Sunbirds and butterflies visit her fruit trees

Priya Gopalen always grew up  with a garden around her.

BENGALURU: Priya Gopalen always grew up  with a garden around her. “We  are the kind of family that  would stop even when we were  driving, just to admire the  trees! All through my life, I have had to have some kind of  natural green around me all  the time,” says the co- founder of The Magic Bean, an  organisation promoting  environmental sustainability  through urban organic gardens.  

pics  by Romani Agawrwal
pics  by Romani Agawrwal

An urban planner by training  with a focus on housing, she  also delved into urban food security, but her foray into  urban organic gardening in  her own house started when  she once asked her young son where strawberries came from.  “He and several of his  friends replied - from the  supermarket! That completely  freaked me out!” she exclaims.  That made her decide to grow vegetables in her house as a  personal choice. “I wanted my son to know where his food  comes from.”

This was also partly because  she felt that children form a certain socio-economic  background and above were disconnected from the earth. “ In fact, we tell children not  to play in the soil! That was  the impetus for me to do this  on a certain scale in my  house and introduce my  friends to it too! And once  you’ve tasted something you’ ve grown, nothing ever tastes the same,”she adds.
Today in her  own garden both in her  courtyard and on the terrace,  she experiments with the same  using waste produce such as  coconut shells and sugarcane  waste. “It so happens that my  professional life and  personal life became  intertwined!”

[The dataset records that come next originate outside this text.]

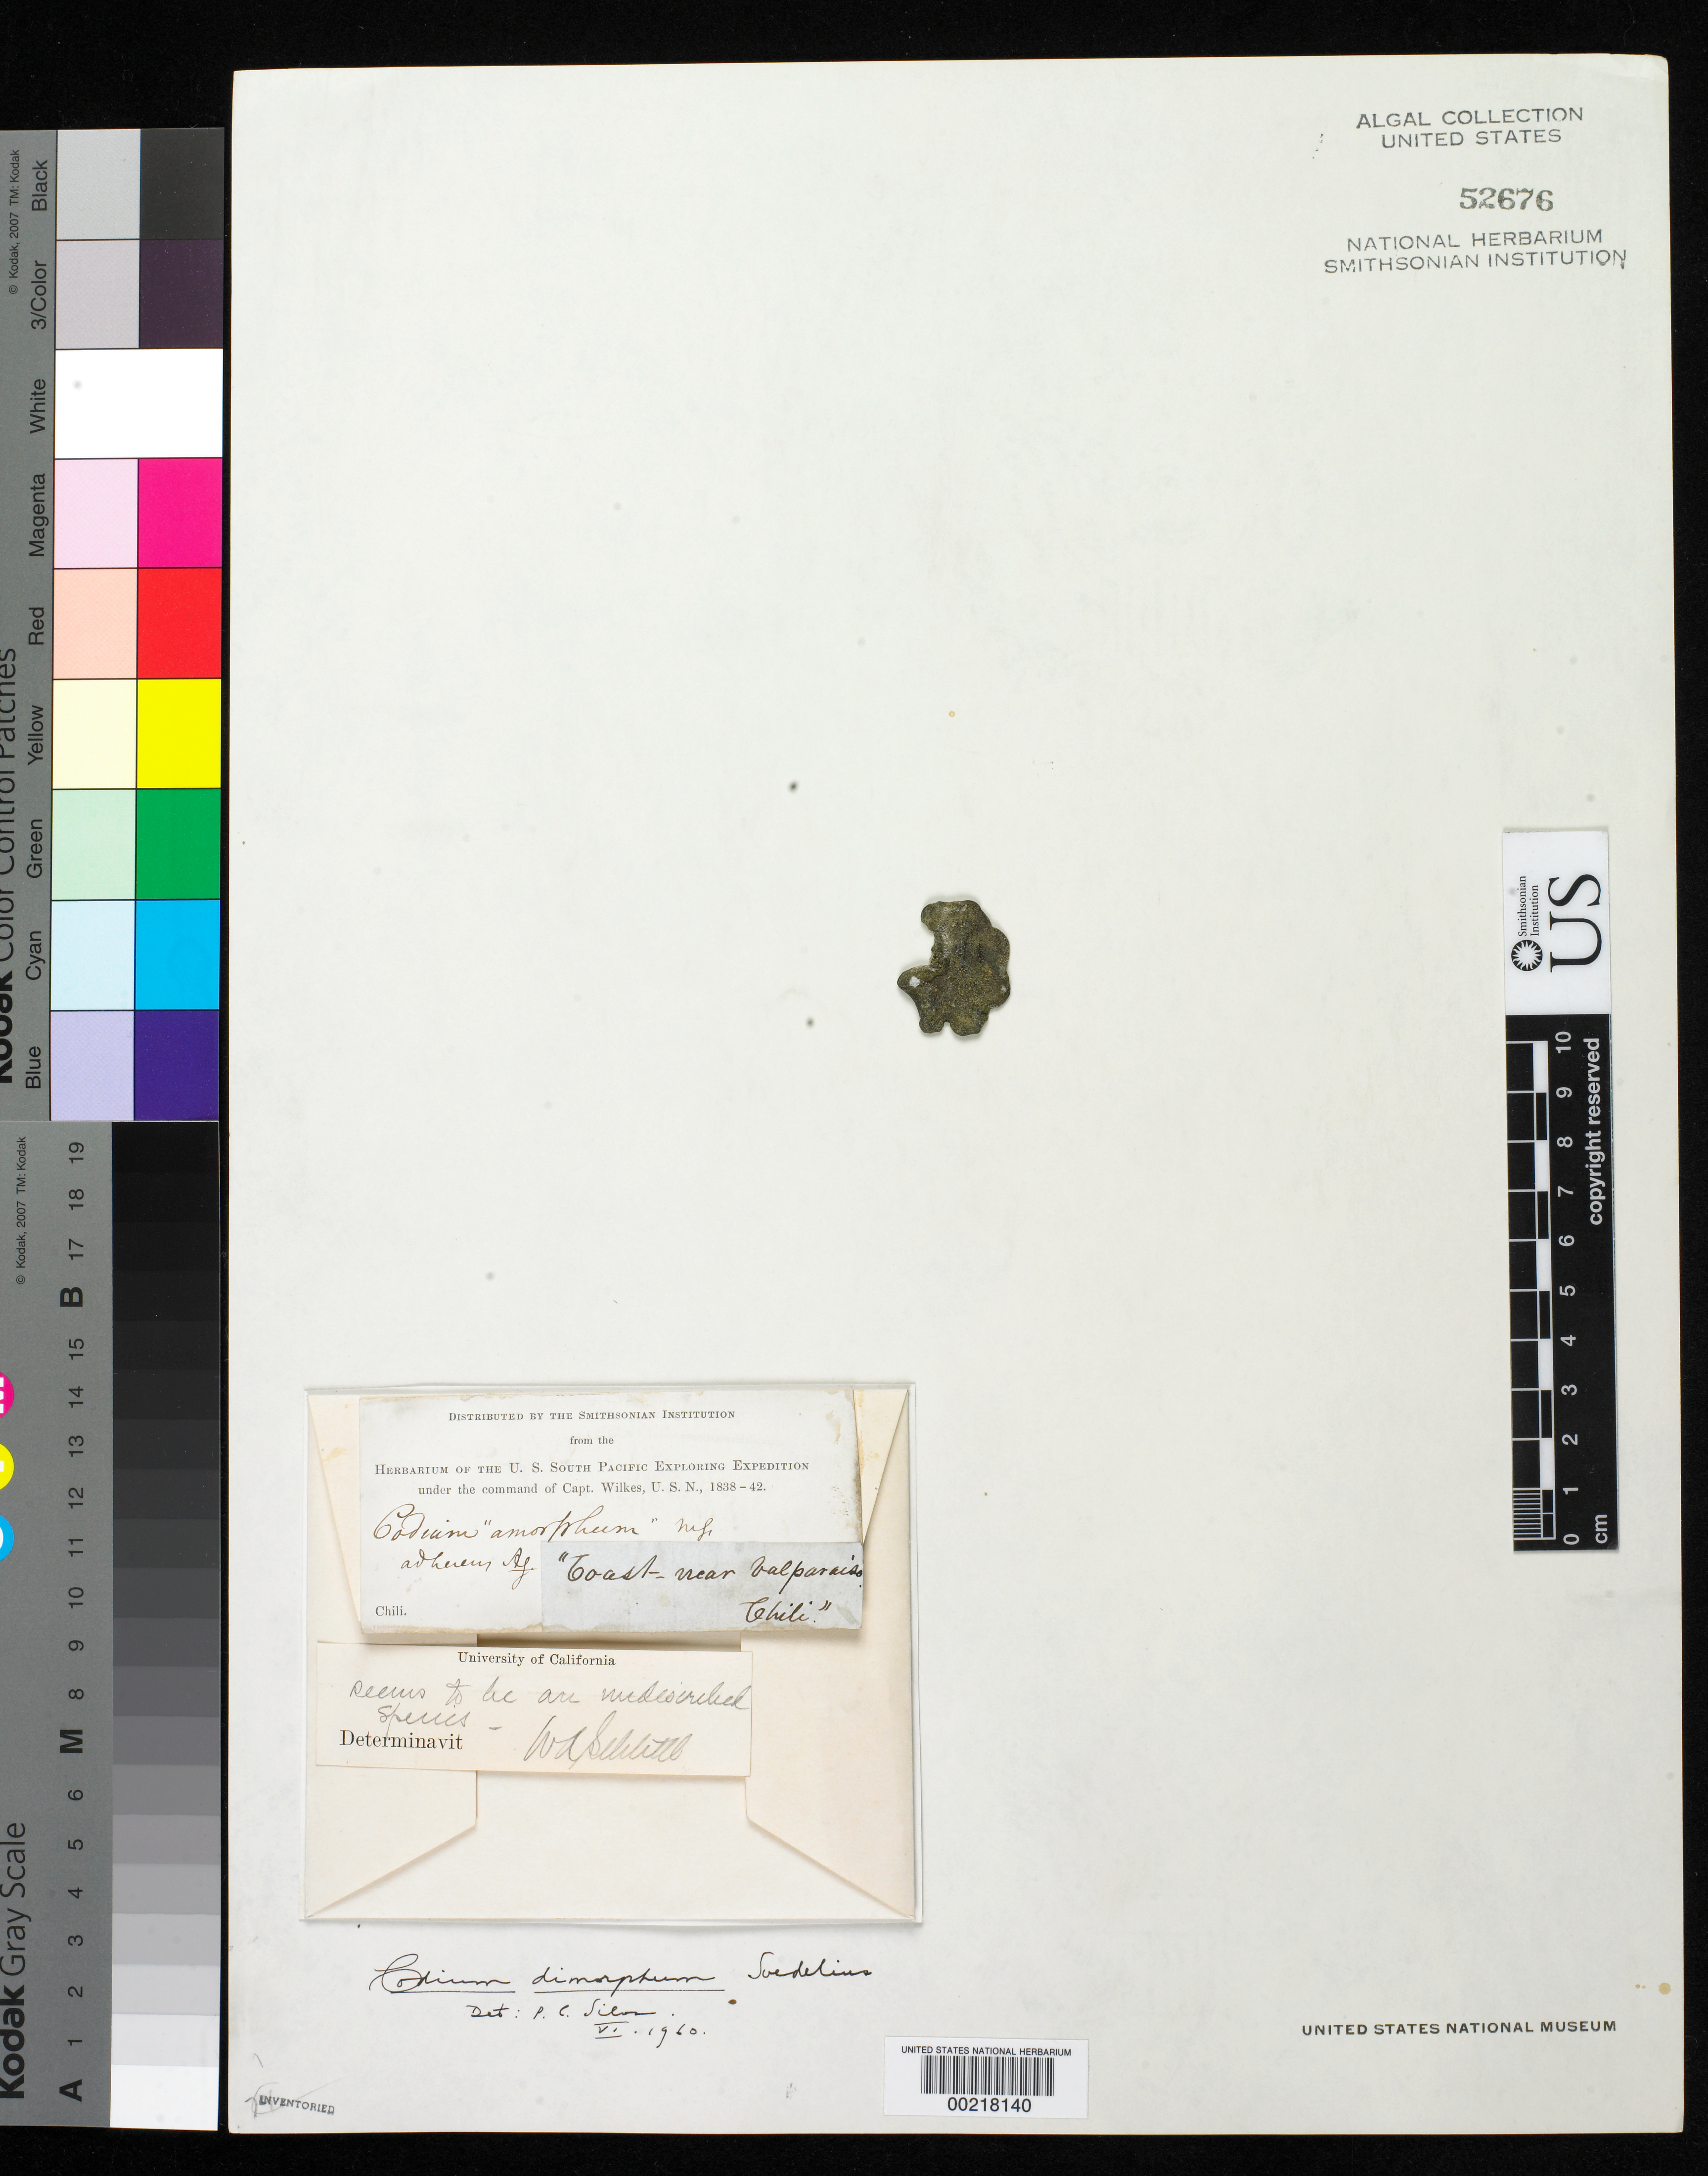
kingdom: Plantae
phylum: Chlorophyta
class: Ulvophyceae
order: Bryopsidales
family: Codiaceae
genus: Codium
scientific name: Codium dimorphum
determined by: Silva, P. C.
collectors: W. D. Brackenridge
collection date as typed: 1838 to -- --- 1839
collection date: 1838/1839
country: Chile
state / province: Valparaíso (V)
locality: Valparaiso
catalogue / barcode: US 52676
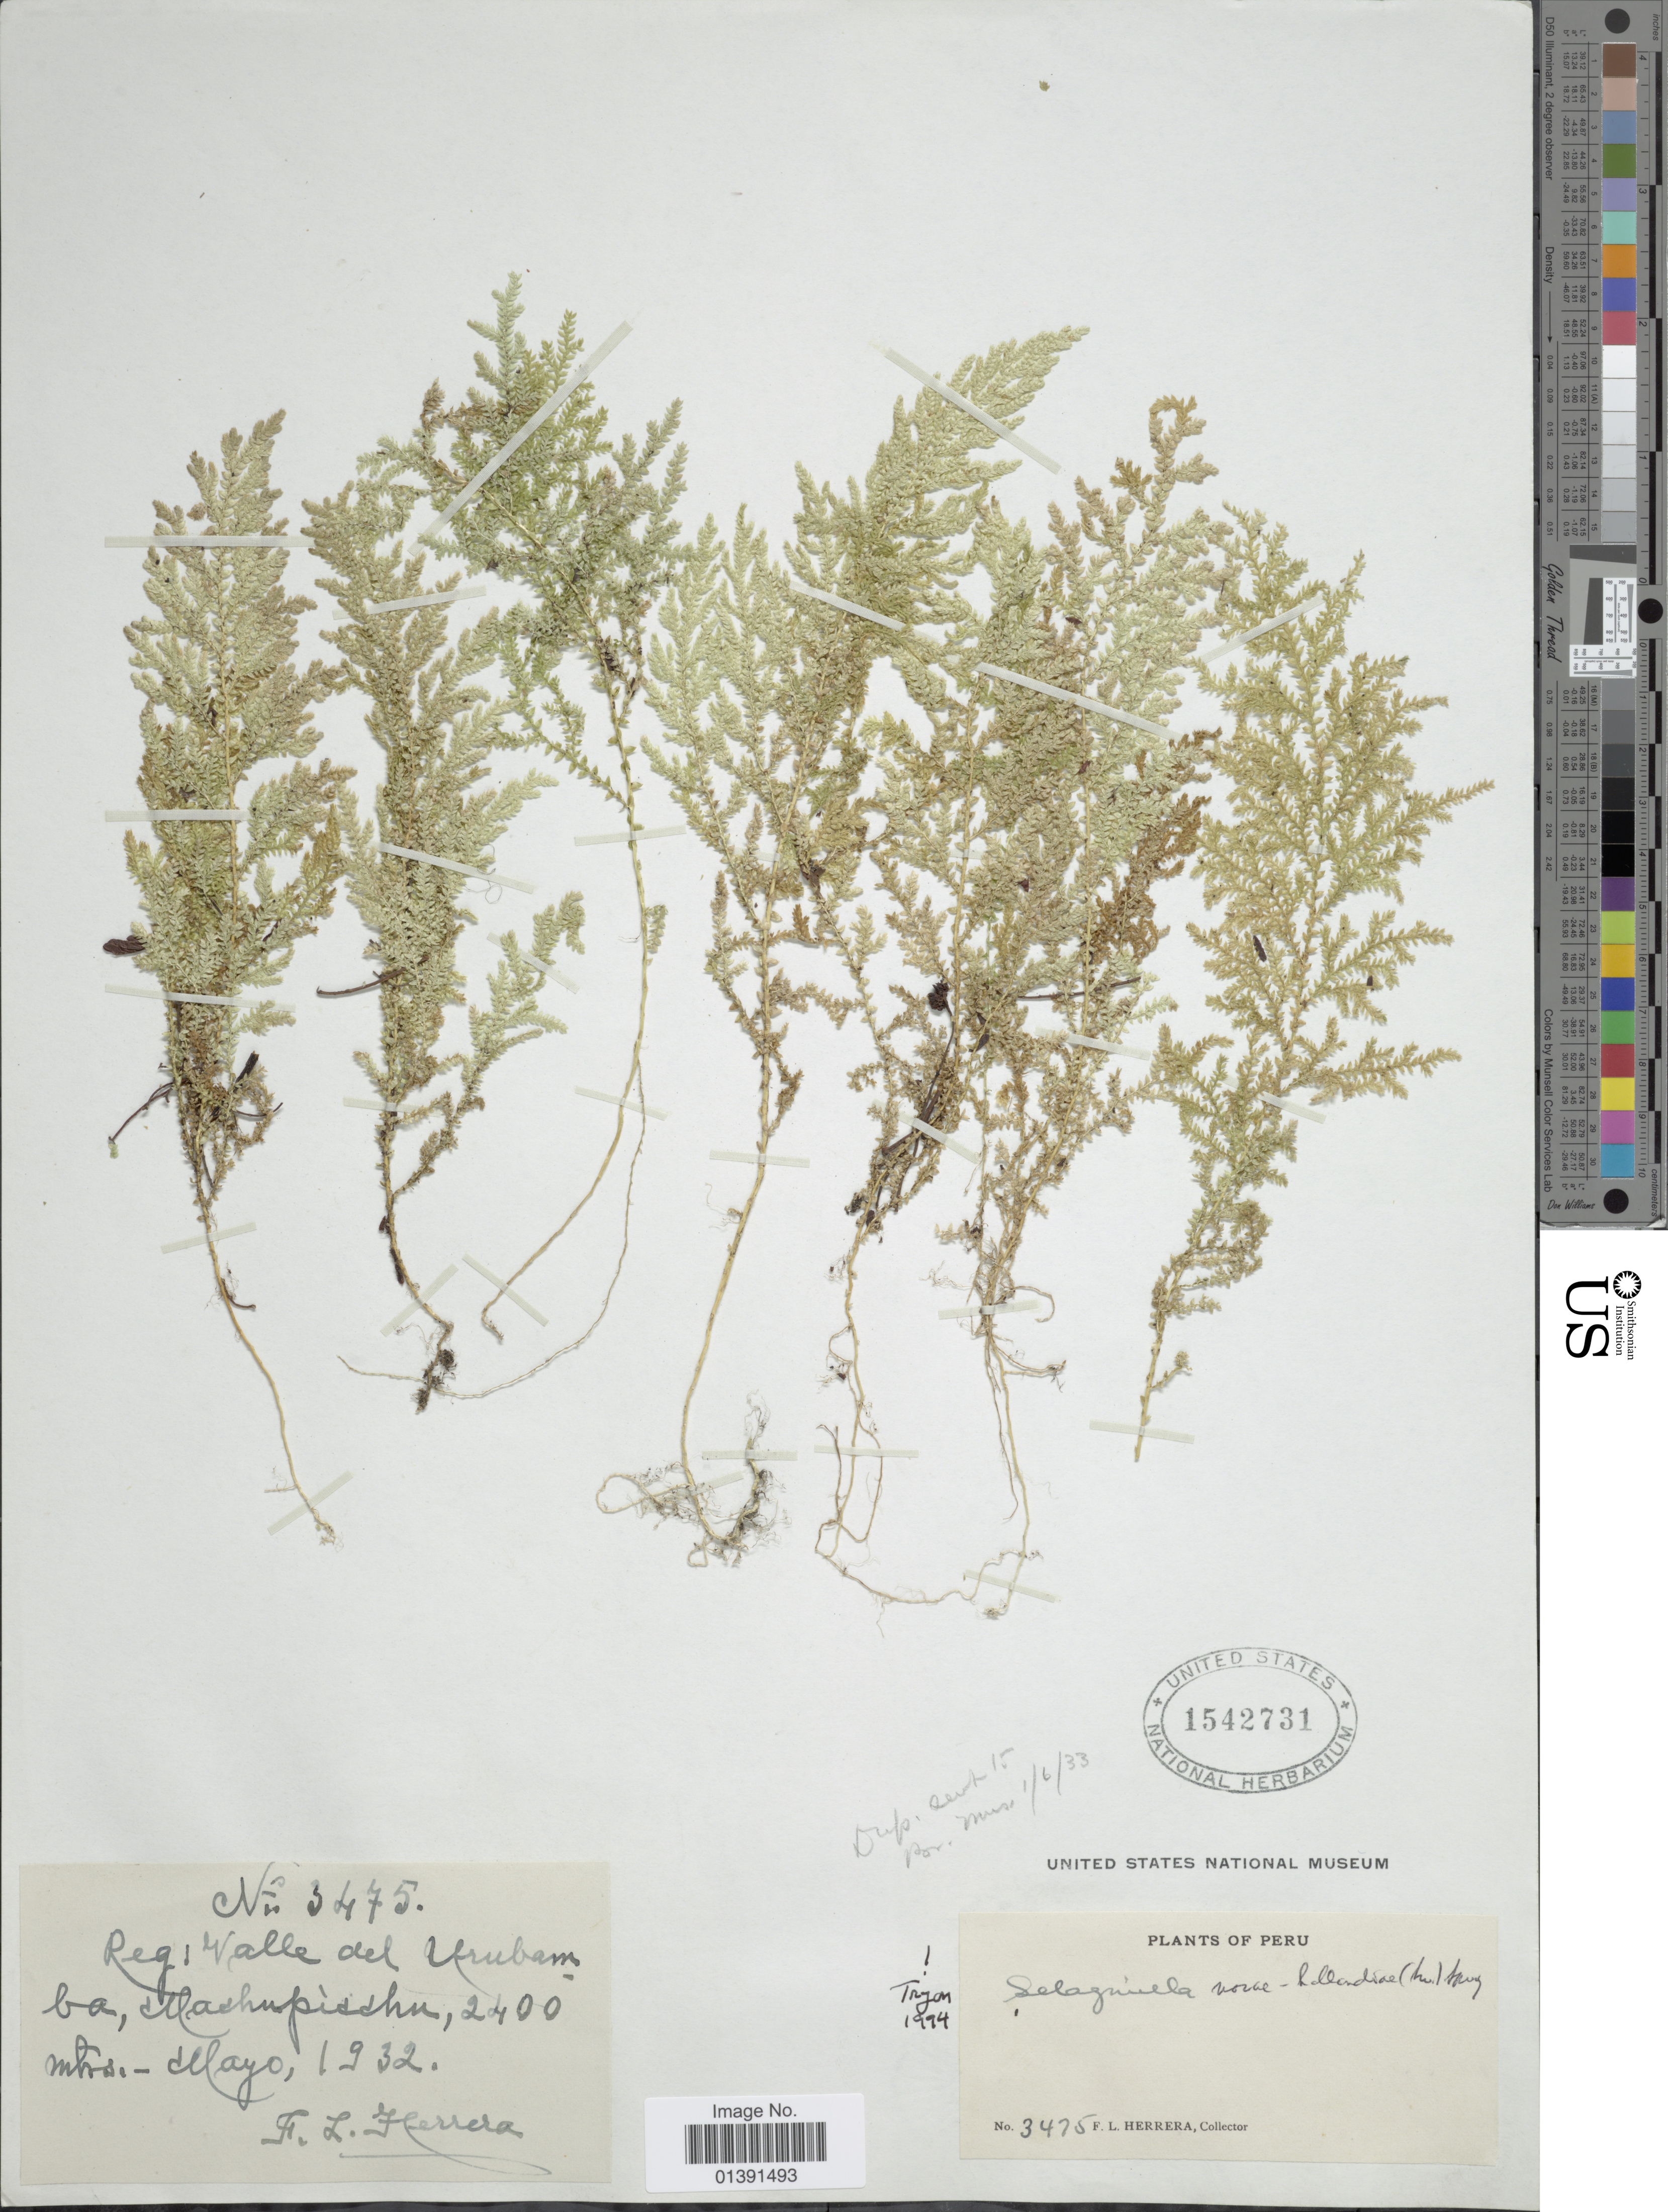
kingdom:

In her courtyard  she has a mix of ornamental  as well as fruit-bearing  plants including banana,  papaya, nochi (which is a  mosquito repellant).
“Because  I have so many trees, I even  have varieties of birds  coming - including a sun bird  couple - and lots of  butterflies!” In her first  floor balcony are quaint  additions like saunf, lemon  grass, chicken spinach, basil  and such. But her real  harvest is on the terrace  where she had cultivated her  own rooftop farm. She proudly  plucks a few pink radishes  and displays them.. “Salad  leaves, pasala keerai,  chillies, red ladies fingers,  tomatoes of several varieties,  carrots....at my son’s  school(where she has  introduced the programme) the  tomatoes are as big as a  pomegranate!” she exclaims.  She also does a lot of seed- saving to obtain seeds from  plants.

“If I am told something will  not grow in Chennai , I  absolutely have to try it.  But most importantly I  want everyone in my family  and others to know how easy  it is to do it. For example,  I now  make my own Bokashi bran (used in composting) on  my own,” she laughs. "Kids especially, when they are taught to value the hard work behind growing their own greens, will automatically take care of the plants themselves."